There were too few people in the public gallery for Harrigan to go unnoticed. His tall figure with its dark-fair hair was too easy to spot. Already a journalist had waylaid him to ask what he was doing there, then dropped the snippet into the gossip column on the back page of the Sydney Morning Herald. As sharp-minded as she was, the journalist hadn’t guessed that Harrigan was there for Grace.

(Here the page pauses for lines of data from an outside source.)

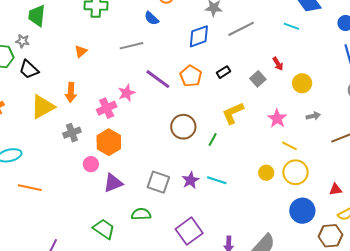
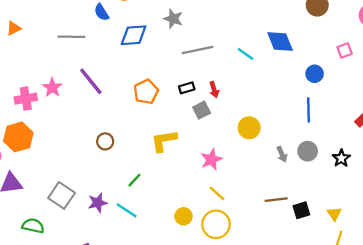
cyan line: (291, 26) -> (245, 54), moved
blue diamond: (199, 36) -> (134, 35), moved
red arrow: (278, 64) -> (214, 90), moved
black rectangle: (223, 72) -> (187, 88), moved
orange pentagon: (191, 76) -> (146, 92), moved
pink star: (127, 93) -> (52, 88), turned -30
gray arrow: (313, 116) -> (282, 154), moved, turned 64
brown circle: (183, 127) -> (105, 141), size x0.6
green line: (213, 139) -> (134, 180), moved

Grace had never told him the full story of how she’d got her scar, but she’d said enough for him to put the facts together. Ever since she’d told him about Newell stalking her and throwing petrol over her, he’d made sure he always knew exactly where the man was and what he was doing. Called in favours so that Newell’s request for parole was kept at the back of the queue. Grace would have said she could protect herself. True or not, there was no way he could have sat back and left her to worry about it alone. He had lost too much in his past life to let anything like this remain out of his control, not for someone he cared for as much as he did her. His life had become a gift, made up of a happiness he had never expected to achieve. No one was going to wreck it. What he wanted was for Newell to get the maximum, preferably to spend the rest of his life in gaol. But that was up to the lawyers and the judge and finally the jury, not him.
The prosecution had noticed him in the public gallery as well; he had seen them comment to each other. Whether the defence lawyer, Joel Griffin, knew he was watching, Harrigan couldn’t tell. He hoped not. Chris Newell’s barrister was the last person he wanted to talk to. As to whether Newell knew who he was, he didn’t care about that either. All Harrigan wanted was for him to go down, but the way his barrister was defending him, maybe he wouldn’t.
Once a factotum for organised crime boss Sam Nguyen, Newell had been a useful if minor player in the drug distribution business, until he’d been gaoled for armed robbery five years ago. When he was charged with murder, it had been implied in the tabloids that he’d beaten his cell mate to death on the orders of his former boss, innuendo Nguyen had stridently rejected, going so far as to threaten to sue, and earning himself a few more headlines into the bargain. Harrigan had dismissed the story from the start. According to his intelligence, Nguyen had cut his ties with Newell way back when he was gaoled for robbery.
Harrigan had heard of Joel Griffin before this trial but didn’t know much about him. He seemed to be a middling Sydney criminal lawyer with no flamboyant habits and who did nothing to attract attention to himself. His practice was irregular at best. There were years when he hadn’t worked at all. When his name did appear in the court records, it was on low-key cases where he represented the foot soldiers or lower-level lieutenants of various criminal organisations. Most of the time, he won these cases. When he’d taken on Newell’s defence, people had said he had no chance; the prosecution’s case was unassailable; he and his client would get eaten alive.